**WHAT YOU WILL DO**
Copy, from the data below, each line that has the word "blockquote".

**Stored entries**
-*-

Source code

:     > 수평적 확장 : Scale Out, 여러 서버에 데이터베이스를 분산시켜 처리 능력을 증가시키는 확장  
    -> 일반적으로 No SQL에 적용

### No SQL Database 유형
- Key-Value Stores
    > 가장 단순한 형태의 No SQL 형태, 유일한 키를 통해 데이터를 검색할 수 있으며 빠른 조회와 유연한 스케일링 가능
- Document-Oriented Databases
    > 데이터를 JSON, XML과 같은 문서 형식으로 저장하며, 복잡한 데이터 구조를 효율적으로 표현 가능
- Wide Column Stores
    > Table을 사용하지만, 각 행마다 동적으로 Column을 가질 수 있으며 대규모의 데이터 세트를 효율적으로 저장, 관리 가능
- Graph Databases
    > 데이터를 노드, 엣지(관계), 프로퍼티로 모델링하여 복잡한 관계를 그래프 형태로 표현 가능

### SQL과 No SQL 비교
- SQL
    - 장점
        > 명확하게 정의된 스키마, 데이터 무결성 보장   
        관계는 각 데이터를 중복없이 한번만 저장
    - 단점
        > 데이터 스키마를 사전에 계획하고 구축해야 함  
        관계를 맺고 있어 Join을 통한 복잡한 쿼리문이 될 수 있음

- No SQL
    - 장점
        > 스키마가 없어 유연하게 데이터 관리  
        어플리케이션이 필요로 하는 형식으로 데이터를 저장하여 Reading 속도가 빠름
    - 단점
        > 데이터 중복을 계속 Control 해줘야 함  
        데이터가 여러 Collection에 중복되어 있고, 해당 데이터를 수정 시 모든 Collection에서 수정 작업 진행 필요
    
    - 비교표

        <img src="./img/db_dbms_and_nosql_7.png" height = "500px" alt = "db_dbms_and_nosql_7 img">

-*-

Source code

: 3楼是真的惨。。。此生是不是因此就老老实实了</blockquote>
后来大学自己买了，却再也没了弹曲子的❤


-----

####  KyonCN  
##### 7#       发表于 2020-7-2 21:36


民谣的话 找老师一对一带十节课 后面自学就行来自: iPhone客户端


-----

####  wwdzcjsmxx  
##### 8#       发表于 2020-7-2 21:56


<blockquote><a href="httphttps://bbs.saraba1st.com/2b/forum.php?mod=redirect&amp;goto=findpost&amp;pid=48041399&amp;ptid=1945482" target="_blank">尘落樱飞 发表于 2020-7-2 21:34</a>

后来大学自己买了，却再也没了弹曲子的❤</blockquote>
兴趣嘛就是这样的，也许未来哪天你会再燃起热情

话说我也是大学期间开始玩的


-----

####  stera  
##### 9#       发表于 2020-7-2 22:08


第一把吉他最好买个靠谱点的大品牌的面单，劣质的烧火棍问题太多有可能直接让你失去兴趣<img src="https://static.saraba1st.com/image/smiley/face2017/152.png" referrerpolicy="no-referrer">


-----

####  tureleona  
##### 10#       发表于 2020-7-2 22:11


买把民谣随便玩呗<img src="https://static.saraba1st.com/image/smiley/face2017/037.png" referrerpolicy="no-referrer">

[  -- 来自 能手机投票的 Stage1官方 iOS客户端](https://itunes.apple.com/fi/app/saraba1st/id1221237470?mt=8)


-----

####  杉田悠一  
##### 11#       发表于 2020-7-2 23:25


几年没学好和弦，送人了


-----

-*-

**TASK ANSWER**
: 3楼是真的惨。。。此生是不是因此就老老实实了</blockquote>
<blockquote><a href="httphttps://bbs.saraba1st.com/2b/forum.php?mod=redirect&amp;goto=findpost&amp;pid=48041399&amp;ptid=1945482" target="_blank">尘落樱飞 发表于 2020-7-2 21:34</a>
后来大学自己买了，却再也没了弹曲子的❤</blockquote>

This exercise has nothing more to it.